+++ Dataset excerpts +++

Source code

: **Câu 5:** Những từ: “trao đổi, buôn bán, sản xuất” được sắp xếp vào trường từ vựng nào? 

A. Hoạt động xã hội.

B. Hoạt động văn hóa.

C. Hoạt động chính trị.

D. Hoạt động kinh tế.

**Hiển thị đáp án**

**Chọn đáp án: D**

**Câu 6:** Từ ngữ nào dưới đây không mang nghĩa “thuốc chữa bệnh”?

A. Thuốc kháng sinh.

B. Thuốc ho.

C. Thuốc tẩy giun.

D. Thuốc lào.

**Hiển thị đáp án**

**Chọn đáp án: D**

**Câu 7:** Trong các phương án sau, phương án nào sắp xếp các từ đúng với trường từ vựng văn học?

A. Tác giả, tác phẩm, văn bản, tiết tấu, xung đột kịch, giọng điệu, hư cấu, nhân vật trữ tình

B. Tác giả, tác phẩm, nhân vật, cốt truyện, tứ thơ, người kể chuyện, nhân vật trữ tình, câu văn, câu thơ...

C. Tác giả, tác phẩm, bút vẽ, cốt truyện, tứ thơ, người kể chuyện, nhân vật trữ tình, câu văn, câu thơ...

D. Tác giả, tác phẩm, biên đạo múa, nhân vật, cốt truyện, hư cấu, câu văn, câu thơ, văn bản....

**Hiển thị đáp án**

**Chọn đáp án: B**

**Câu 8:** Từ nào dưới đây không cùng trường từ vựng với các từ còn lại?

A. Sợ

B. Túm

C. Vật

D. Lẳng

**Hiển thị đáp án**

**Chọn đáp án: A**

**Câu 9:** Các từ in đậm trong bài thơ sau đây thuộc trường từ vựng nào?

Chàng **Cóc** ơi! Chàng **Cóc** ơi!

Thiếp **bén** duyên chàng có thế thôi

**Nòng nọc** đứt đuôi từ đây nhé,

+++

What needs to be done – Reproduce word for word the lines of the items from the one containing "Thiếp **bén** duyên chàng có thế thôi" through the final line, both ends included.

Answer to this exercise –
Thiếp **bén** duyên chàng có thế thôi

**Nòng nọc** đứt đuôi từ đây nhé,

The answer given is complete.